Technical Compliance Solutions: Privacy-Preserving AML Without Full Surveillance
Rachel’s point about FATF Travel Rule enforcement being essentially impossible for P2P Tron transfers is technically correct — but I think the conversation is stuck in a false binary between “full KYC surveillance” and “no compliance at all.” There are cryptographic and architectural solutions that could bridge this gap, and they’re closer to production-ready than most regulators realize.
Zero-Knowledge Proofs for Travel Rule Compliance
The core insight is that the Travel Rule requires information sharing, but it doesn’t require that information to be publicly visible or stored in centralized databases. Zero-knowledge proofs (ZKPs) allow a party to prove a statement is true without revealing the underlying data. Applied to stablecoin compliance, this means:
- A user can prove they’ve passed KYC verification without revealing their identity to the counterparty or to on-chain observers
- A transfer can prove it originates from a verified entity in a FATF-compliant jurisdiction without exposing the entity’s details on a public blockchain
- An exchange can verify that a counterparty wallet has completed AML screening without requiring the wallet holder to submit documents to that specific exchange
Projects like zkPass are building exactly this: privacy-preserving identity verification that uses ZK proofs to attest to KYC completion without storing or transmitting personal data. Holonym takes a similar approach, creating “human credentials” that prove sybil-resistance and jurisdiction membership without linking to government IDs on-chain.
These aren’t theoretical. zkPass has processed over 2 million credential verifications as of late 2025, and Holonym’s ZK passport verification is live on multiple chains.
On-Chain Analytics: AML Without Universal KYC
There’s a persistent misconception among regulators that AML monitoring requires KYC on every individual user. In practice, on-chain analytics firms like Chainalysis, Elliptic, and TRM Labs already provide comprehensive AML monitoring for stablecoin flows without requiring identity verification on every wallet.

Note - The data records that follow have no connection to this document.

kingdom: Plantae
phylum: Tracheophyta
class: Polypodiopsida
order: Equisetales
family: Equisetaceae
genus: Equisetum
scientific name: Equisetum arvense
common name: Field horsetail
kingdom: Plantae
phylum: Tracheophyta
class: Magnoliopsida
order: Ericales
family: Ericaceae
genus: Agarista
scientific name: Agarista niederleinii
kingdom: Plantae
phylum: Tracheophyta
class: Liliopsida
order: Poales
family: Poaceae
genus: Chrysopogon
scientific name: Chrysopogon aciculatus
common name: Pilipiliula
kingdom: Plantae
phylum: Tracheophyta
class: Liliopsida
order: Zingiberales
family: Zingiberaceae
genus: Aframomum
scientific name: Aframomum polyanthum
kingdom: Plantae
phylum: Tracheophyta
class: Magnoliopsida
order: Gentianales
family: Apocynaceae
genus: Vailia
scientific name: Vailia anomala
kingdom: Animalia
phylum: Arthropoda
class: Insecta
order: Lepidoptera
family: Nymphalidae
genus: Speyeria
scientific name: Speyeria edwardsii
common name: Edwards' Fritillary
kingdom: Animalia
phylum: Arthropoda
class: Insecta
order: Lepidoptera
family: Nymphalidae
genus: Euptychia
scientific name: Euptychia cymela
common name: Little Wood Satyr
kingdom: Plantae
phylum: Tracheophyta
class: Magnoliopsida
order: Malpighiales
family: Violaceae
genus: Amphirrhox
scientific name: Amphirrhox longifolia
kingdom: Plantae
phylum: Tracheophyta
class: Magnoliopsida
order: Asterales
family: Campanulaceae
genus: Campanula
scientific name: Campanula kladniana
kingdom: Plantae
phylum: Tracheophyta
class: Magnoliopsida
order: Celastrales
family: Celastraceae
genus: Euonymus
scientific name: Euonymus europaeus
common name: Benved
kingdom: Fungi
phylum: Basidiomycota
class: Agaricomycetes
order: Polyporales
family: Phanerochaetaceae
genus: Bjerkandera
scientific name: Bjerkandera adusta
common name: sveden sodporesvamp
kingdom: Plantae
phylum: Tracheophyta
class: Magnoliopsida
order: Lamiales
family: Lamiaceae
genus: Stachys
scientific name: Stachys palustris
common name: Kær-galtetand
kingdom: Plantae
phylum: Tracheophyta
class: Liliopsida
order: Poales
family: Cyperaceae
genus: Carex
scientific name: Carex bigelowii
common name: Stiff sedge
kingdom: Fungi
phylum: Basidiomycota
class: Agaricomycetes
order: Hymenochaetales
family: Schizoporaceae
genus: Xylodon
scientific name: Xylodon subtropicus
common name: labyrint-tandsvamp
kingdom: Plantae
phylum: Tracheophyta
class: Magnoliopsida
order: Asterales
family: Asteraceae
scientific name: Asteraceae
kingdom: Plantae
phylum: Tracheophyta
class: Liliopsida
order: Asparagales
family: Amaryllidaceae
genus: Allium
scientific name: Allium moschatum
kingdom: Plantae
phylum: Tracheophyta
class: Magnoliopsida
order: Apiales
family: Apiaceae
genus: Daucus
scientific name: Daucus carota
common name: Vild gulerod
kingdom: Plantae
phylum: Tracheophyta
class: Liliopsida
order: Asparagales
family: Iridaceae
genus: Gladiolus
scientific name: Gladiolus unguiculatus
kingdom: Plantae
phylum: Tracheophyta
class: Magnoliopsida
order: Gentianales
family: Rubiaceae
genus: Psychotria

How this works in practice:
- Chainalysis tracks USDT flows across Tron, Ethereum, and other networks, flagging wallets associated with sanctioned entities, known fraud operations, and darknet markets
- Elliptic’s transaction screening can identify suspicious patterns — structured transactions, rapid layering, connections to high-risk jurisdictions — in real time
- TRM Labs provides risk scoring for individual wallets based on behavioral analysis, not identity verification
This is already how most major exchanges handle compliance: they monitor on-chain flows for suspicious activity and apply enhanced due diligence when risk indicators appear. The system isn’t perfect, but it’s far more effective than the “KYC everyone or KYC no one” framework that FATF seems to be operating under.
A Tiered Compliance Model
Building on Rachel’s proportional regulation framework, here’s what I’d propose as a technically feasible compliance architecture for stablecoin transfers:
Tier 1: Small transfers (<$1,000)
- No individual KYC required
- On-chain analytics monitoring for sanctioned address interaction
- Wallet-level risk scoring via Chainalysis/Elliptic APIs
- This covers the vast majority of remittance and daily commerce use cases in the Global South
Tier 2: Medium transfers ($1,000 - $10,000)
- ZK proof of identity verification (prove you’ve completed KYC somewhere, without revealing to whom)
- Enhanced on-chain monitoring with automated suspicious activity flagging
- Optional Travel Rule compliance via privacy-preserving messaging protocols like TRISA or OpenVASP with ZK extensions
Tier 3: Large transfers (>$10,000)
- Full Travel Rule compliance with originator/beneficiary information sharing between VASPs
- Real-time transaction monitoring and reporting
- Standard AML/CTF procedures equivalent to traditional banking
This tiered model preserves financial access for the small-value use cases that matter most in emerging markets — the $50 remittance, the $200 business payment — while applying progressively stricter compliance for larger flows where money laundering and terrorism financing risks are materially higher.
The Implementation Path
The technical stack exists today. What’s missing is regulatory buy-in. FATF’s 2025 guidance acknowledges gaps but doesn’t endorse ZK-based solutions or tiered exemptions. Getting from here to a workable framework requires regulators to engage with the technology rather than defaulting to the banking compliance model that was designed for a world of intermediated transactions.
Rachel, I’d love to see your regulatory sandbox proposal explicitly include ZK compliance tools as a testable innovation. The sandbox is the right venue to prove these approaches work — and to give regulators the evidence they need to update their frameworks.